PROBLEM
The entries below contain a line with "nose: (113, 166)" and a line with "right knee: (1441, 349)". Quote exactly those two lines and all lines between them.

DATA TO PROCESS

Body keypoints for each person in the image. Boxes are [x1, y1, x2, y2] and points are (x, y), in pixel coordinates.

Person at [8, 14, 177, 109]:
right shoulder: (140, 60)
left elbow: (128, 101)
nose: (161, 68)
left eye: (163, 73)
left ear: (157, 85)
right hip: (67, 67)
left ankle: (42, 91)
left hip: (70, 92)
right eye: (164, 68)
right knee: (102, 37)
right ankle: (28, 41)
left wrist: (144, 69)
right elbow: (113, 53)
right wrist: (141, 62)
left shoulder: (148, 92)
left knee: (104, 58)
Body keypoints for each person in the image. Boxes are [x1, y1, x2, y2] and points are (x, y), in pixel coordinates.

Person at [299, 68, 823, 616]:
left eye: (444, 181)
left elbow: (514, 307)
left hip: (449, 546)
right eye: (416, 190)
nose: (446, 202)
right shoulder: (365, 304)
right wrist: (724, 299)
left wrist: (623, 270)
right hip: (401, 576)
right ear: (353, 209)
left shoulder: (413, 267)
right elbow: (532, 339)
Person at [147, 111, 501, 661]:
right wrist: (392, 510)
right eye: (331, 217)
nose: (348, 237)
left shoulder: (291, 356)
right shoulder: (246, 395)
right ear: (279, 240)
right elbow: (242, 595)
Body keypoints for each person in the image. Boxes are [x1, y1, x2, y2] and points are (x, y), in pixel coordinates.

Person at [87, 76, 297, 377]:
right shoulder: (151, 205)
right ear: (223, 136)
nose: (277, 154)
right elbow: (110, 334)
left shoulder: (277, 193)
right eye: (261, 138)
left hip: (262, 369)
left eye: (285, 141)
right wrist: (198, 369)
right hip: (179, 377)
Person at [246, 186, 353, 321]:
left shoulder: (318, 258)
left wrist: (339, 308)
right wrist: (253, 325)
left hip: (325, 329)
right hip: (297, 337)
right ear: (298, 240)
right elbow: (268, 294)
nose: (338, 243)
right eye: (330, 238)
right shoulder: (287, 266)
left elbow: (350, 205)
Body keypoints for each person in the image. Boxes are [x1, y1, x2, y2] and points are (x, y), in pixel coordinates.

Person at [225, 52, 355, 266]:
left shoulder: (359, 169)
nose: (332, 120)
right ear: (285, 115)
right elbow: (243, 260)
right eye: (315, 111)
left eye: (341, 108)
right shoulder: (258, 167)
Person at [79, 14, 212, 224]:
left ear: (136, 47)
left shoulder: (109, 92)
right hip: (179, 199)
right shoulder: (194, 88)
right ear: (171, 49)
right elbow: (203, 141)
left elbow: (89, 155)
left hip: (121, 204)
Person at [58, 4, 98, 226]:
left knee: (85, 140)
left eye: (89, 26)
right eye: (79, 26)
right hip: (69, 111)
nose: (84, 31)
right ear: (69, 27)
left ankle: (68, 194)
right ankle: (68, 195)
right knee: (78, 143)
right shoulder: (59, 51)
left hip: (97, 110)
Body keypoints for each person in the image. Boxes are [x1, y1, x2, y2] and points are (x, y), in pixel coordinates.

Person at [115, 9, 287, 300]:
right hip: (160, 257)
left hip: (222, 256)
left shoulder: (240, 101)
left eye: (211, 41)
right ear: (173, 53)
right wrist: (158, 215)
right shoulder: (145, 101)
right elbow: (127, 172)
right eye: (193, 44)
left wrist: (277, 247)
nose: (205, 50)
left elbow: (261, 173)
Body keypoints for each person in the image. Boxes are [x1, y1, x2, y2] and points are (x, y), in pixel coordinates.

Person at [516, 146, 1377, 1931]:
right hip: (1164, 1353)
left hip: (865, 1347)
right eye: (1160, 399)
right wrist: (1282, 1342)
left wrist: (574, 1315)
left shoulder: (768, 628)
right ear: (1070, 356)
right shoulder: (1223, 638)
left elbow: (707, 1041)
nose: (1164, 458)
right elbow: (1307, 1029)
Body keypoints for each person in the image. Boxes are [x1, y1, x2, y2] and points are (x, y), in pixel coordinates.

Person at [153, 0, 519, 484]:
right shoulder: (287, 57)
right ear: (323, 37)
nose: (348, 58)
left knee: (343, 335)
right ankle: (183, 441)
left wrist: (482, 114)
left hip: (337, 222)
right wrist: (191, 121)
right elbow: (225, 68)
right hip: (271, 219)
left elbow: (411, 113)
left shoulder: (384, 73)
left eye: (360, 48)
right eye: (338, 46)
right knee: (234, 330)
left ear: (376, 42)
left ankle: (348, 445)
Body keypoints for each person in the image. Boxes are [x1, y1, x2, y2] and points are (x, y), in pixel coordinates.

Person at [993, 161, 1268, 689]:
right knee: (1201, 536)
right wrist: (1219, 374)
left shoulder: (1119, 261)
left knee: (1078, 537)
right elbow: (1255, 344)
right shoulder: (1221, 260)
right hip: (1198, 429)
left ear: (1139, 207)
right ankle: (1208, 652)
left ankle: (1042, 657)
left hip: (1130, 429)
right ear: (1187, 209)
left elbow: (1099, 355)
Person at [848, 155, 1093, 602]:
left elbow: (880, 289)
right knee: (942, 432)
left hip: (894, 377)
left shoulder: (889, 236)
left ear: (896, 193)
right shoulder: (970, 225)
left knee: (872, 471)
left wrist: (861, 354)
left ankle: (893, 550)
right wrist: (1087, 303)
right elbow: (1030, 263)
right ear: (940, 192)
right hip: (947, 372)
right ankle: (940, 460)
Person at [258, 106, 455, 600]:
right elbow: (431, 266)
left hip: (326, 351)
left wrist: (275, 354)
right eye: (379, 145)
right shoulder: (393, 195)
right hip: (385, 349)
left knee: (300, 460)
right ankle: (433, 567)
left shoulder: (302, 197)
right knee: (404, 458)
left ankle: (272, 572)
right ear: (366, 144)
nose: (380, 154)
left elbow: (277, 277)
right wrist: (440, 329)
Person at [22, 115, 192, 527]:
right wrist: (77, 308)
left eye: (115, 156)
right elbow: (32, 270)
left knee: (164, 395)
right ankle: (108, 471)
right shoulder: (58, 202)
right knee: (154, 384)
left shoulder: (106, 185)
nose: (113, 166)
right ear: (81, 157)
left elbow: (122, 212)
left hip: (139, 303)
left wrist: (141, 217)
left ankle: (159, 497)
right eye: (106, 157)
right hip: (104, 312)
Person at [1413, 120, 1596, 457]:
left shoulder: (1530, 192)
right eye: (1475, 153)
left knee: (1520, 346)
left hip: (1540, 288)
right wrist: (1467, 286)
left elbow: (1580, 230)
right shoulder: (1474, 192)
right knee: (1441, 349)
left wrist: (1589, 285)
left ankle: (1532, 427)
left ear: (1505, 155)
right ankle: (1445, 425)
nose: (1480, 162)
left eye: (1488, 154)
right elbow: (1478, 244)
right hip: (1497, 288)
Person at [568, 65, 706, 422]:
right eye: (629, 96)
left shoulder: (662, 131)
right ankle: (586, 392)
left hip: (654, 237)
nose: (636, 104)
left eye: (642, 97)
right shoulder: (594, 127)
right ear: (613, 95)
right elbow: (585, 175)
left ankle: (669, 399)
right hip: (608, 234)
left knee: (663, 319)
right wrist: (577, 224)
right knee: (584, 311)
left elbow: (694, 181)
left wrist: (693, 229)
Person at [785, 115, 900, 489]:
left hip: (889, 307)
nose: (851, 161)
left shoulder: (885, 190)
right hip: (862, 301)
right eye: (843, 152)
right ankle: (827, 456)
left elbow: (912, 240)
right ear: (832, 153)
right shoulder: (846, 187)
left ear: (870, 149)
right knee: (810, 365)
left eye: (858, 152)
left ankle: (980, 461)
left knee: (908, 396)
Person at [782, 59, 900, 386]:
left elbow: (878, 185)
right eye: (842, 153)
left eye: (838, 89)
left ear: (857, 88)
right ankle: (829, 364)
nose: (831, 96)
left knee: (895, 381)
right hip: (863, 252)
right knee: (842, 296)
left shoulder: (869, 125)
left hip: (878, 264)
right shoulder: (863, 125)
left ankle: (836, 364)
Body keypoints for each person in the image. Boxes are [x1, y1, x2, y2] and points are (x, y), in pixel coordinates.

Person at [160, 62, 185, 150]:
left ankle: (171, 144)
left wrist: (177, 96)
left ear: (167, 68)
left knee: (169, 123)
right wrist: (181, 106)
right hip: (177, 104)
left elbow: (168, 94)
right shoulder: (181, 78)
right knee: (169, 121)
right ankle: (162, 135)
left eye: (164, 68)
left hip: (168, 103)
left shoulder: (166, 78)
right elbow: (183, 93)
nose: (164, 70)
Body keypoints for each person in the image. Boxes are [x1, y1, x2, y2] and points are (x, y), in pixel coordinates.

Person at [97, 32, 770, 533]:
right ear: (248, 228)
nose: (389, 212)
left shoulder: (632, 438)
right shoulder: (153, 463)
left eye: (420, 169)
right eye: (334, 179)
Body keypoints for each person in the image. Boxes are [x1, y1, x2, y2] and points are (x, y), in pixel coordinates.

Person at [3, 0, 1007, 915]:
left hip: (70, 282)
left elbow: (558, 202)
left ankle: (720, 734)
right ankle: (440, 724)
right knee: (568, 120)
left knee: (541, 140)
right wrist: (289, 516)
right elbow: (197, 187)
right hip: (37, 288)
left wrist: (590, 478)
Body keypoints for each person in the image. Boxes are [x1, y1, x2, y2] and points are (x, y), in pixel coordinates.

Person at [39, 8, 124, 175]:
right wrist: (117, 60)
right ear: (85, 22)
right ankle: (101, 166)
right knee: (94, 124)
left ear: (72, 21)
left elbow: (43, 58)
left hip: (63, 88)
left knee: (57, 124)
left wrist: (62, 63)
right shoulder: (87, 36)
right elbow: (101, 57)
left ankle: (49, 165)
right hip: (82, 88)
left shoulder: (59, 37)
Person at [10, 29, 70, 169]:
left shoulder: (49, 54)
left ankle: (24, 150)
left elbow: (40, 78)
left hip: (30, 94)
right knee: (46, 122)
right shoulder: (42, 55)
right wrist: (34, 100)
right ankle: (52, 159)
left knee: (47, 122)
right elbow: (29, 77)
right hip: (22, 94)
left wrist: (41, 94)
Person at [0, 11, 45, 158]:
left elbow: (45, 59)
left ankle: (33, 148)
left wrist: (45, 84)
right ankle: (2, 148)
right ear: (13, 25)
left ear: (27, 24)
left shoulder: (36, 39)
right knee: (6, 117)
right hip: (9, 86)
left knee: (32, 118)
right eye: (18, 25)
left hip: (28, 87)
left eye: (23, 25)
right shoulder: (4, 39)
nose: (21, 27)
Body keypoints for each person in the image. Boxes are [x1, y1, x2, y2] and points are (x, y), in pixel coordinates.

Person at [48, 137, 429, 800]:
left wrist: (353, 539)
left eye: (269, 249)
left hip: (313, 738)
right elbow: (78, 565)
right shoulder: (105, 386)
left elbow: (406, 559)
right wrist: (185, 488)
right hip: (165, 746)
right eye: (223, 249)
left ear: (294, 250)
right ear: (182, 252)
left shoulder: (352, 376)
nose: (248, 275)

RESULT OF THIS TASK
nose: (113, 166)
right ear: (81, 157)
left elbow: (122, 212)
left hip: (139, 303)
left wrist: (141, 217)
left ankle: (159, 497)
right eye: (106, 157)
right hip: (104, 312)
Person at [1413, 120, 1596, 457]:
left shoulder: (1530, 192)
right eye: (1475, 153)
left knee: (1520, 346)
left hip: (1540, 288)
right wrist: (1467, 286)
left elbow: (1580, 230)
right shoulder: (1474, 192)
right knee: (1441, 349)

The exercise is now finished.